* _REQUEST A_
In the hearing transcript, why does Mr. Horn say the United States must be careful when driving catalysts for U.S. industry and innovation? Answer in one to three sentences.

* _DOCUMENT EXTRACT_
Mr. Horn, you were actually quoted in this article, so I
will begin with you as I direct my questions. Can you talk
about the China 2025 initiative, and how aspects of the IRA
play right into CCP's efforts to gain advantage over the United
States as it relates to our allies?
Mr. HORN. Absolutely, and thank you for the question.
I think, before I answer just briefly, I want to state a
couple of things that I think everyone in this country
hopefully can agree upon, which is that the Chinese Communist
Party and the Russian Federation engage in practices that are
not only bad, in my opinion, for their own people, but are
dangerous to partner with, certainly for the United States or
any of our allies.
And so when we look at what the CCP is doing, I think that
it should serve as a threat to all of our interests everywhere.
They have been relatively overt in terms of what their plans
are for expansion and suppression of U.S. and other potential
competitive interests around the globe and as they expand.
What they have also telegraphed that we have failed to
properly acknowledge and react to is that they are planning to
use our own actions against us. They are planning to use our
government funding, our universities, our infrastructure,
anything that is exploitable against us in any means possible.
So when we look at aspirations of technological
development, I don't think there is anyone out there that would
disagree that we want to see technological development,
economic growth, commercial development, and economic activity.
But we have to be careful, as we look at driving catalysts to
drive U.S. industry and U.S. innovation, that we don't open
ourselves to a Trojan horse to come in and work against us
because the CCP is an expert at doing this. They know exactly
how to exploit what we do. They have been doing it for decades,
and their plan is to suppress us and prevent us from being a
competitor to their world domination.
I say again, their world domination is their goal. And if
we look at how they are exploiting and mistreating their own
people, they wish to do that to the entire world. And if we
allow loopholes without the proper oversight and enforcement,
we enable them to do so.
Mr. LaHOOD. Thank you for that, Mr. Horn.
I think one of my frustrations with the IRA is the Federal
Government putting their thumbs on the scale as it relates to
certain industries, and subsidizing those. Just to follow up on
that, when--can you share on how these types of incentives that
are made part of the IRA actually prevent U.S. alternatives and
competing companies from growing and thriving domestically?

Items listed in a dataset:
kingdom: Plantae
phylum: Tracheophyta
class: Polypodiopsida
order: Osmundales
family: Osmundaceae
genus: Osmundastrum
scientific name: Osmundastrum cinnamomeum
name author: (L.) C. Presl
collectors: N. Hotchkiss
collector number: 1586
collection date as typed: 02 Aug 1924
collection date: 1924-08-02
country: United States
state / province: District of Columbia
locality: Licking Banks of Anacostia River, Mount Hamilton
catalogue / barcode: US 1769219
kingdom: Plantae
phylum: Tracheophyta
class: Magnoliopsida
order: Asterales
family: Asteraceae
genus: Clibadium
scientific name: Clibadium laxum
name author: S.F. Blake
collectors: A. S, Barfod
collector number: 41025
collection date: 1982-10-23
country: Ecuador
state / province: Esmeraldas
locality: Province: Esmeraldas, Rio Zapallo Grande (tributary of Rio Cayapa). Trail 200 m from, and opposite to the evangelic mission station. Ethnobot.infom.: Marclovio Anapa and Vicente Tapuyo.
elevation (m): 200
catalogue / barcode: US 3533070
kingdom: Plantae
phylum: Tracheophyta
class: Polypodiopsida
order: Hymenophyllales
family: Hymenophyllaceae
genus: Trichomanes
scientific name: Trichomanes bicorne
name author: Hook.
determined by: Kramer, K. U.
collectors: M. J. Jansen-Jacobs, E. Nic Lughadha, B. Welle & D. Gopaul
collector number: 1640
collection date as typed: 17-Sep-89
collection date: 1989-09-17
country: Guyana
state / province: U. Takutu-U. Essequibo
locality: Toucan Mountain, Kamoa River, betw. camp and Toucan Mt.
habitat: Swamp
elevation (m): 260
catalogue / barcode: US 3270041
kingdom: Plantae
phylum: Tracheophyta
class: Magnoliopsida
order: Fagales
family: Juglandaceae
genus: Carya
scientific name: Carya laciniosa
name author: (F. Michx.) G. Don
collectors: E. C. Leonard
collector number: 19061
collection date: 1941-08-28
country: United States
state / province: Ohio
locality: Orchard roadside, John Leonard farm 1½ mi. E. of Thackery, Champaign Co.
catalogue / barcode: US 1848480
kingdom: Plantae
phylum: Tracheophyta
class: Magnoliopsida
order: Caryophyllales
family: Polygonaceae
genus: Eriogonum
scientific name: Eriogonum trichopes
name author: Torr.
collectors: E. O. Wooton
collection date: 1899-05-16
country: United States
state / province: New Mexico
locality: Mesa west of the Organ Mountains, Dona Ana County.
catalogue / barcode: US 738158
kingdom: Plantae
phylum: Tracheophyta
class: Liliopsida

* _REQUEST B_
Reproduce the stretch of entries from the line containing "elevation (m): 260" through the end of the entries.

* _EXPECTED ANSWER A_
He says the United States must avoid opening itself to a Trojan horse that comes in and works against it, because the CCP is an expert at doing this. He states that the CCP knows exactly how to exploit what the United States does, has been doing it for decades, and plans to suppress the United States and prevent it from being a competitor to its world domination.

* _EXPECTED ANSWER B_
elevation (m): 260
catalogue / barcode: US 3270041
kingdom: Plantae
phylum: Tracheophyta
class: Magnoliopsida
order: Fagales
family: Juglandaceae
genus: Carya
scientific name: Carya laciniosa
name author: (F. Michx.) G. Don
collectors: E. C. Leonard
collector number: 19061
collection date: 1941-08-28
country: United States
state / province: Ohio
locality: Orchard roadside, John Leonard farm 1½ mi. E. of Thackery, Champaign Co.
catalogue / barcode: US 1848480
kingdom: Plantae
phylum: Tracheophyta
class: Magnoliopsida
order: Caryophyllales
family: Polygonaceae
genus: Eriogonum
scientific name: Eriogonum trichopes
name author: Torr.
collectors: E. O. Wooton
collection date: 1899-05-16
country: United States
state / province: New Mexico
locality: Mesa west of the Organ Mountains, Dona Ana County.
catalogue / barcode: US 738158
kingdom: Plantae
phylum: Tracheophyta
class: Liliopsida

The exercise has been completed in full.